Stored data entries
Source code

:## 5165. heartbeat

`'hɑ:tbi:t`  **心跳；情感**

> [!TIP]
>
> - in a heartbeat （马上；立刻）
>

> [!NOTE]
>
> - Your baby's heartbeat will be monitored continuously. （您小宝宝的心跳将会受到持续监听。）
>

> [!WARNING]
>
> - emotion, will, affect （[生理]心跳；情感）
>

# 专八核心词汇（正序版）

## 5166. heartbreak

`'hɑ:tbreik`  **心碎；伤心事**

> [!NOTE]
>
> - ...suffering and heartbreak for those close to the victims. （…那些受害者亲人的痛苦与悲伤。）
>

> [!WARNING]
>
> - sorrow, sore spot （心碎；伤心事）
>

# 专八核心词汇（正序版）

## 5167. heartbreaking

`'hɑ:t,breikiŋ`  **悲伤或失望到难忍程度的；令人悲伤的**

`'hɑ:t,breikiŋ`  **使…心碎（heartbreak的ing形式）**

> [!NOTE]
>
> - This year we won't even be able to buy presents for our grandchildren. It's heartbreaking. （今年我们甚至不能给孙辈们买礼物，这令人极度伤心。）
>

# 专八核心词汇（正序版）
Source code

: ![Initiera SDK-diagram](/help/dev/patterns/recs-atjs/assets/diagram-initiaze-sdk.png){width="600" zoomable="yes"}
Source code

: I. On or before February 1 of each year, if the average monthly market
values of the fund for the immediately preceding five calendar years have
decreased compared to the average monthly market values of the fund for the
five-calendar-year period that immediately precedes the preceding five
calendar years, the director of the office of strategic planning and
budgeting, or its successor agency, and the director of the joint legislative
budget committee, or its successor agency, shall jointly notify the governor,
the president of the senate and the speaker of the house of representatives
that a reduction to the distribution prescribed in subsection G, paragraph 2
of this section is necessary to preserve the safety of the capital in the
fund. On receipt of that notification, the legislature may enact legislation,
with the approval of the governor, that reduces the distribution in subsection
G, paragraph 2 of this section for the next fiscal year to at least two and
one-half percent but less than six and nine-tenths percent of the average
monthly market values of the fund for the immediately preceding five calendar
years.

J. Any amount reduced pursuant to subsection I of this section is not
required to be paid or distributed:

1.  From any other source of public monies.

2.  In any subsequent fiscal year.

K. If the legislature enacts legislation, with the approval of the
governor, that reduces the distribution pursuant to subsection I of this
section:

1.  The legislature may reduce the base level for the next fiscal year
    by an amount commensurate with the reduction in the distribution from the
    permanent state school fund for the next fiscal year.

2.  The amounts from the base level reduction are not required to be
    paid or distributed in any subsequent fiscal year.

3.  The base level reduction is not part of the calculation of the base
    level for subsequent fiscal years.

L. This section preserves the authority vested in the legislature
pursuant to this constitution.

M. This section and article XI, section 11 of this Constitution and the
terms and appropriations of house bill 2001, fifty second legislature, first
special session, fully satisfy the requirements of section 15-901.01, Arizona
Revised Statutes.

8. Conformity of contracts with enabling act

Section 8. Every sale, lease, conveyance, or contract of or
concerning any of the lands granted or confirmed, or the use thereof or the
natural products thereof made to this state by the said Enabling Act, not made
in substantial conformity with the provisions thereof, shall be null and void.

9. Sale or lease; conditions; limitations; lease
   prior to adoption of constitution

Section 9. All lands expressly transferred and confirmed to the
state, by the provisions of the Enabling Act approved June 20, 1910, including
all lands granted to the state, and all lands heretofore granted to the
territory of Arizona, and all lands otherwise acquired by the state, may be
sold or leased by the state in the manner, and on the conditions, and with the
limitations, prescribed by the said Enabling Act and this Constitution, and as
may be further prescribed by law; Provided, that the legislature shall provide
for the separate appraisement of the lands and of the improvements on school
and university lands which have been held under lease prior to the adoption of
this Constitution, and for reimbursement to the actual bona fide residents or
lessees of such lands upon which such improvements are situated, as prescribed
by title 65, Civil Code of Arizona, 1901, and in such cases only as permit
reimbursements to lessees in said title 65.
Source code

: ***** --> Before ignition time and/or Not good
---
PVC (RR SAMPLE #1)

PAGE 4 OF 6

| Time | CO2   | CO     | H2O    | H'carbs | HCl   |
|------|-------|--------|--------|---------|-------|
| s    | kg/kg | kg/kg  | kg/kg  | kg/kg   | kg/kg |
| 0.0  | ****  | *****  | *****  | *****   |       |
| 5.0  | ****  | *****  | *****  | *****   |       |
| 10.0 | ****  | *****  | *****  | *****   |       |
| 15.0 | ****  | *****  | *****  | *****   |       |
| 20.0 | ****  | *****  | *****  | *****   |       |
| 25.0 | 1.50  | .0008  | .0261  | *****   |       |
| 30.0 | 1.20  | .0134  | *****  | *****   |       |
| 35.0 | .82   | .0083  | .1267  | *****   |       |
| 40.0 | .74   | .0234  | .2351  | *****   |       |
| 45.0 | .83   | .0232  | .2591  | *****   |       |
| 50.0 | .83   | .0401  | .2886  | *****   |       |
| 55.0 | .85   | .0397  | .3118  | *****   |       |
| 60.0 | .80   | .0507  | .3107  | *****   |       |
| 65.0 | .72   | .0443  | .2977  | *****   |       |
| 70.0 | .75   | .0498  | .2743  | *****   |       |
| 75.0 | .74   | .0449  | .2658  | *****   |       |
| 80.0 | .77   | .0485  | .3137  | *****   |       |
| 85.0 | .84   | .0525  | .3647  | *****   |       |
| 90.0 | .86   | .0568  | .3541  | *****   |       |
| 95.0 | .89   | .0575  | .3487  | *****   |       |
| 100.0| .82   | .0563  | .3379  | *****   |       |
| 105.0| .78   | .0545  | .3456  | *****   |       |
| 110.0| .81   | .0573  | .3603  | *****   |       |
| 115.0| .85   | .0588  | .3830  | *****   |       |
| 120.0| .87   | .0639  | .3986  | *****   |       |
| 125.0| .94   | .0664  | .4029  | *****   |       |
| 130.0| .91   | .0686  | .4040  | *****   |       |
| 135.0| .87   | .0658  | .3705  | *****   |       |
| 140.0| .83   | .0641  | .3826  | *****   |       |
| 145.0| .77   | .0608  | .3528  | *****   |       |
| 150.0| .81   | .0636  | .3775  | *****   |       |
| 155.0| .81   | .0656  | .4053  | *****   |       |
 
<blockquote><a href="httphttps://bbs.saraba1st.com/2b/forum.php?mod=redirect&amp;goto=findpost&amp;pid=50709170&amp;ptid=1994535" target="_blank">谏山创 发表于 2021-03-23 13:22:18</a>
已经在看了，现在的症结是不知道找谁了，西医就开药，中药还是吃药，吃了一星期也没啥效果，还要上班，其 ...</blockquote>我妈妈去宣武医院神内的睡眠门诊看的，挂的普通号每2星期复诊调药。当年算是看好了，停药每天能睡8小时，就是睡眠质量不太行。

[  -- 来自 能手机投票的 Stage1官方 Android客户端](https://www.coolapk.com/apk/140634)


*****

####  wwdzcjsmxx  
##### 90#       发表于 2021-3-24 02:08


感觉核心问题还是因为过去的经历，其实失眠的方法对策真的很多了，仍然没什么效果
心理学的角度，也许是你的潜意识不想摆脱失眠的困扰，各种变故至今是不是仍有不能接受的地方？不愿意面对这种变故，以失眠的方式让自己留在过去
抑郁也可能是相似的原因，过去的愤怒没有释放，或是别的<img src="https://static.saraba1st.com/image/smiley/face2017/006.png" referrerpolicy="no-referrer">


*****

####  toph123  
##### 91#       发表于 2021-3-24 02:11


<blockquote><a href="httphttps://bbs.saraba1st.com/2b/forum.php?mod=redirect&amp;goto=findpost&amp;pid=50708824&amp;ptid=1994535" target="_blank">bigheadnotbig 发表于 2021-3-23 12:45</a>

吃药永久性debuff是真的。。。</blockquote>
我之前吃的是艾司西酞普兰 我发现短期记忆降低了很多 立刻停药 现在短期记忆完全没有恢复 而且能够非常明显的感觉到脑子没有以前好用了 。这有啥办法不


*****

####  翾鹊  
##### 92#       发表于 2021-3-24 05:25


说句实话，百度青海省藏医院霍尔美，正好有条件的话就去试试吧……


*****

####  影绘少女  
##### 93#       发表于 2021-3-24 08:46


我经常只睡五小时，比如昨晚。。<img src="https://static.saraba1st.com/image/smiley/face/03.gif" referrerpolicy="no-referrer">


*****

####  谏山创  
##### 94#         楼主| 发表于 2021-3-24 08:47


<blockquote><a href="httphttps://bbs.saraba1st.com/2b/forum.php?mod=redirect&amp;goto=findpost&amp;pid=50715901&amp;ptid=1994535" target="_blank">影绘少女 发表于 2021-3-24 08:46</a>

Assignment: Of the lines above, copy each one that contains the word "granted".

Answer for the task:
concerning any of the lands granted or confirmed, or the use thereof or the
all lands granted to the state, and all lands heretofore granted to the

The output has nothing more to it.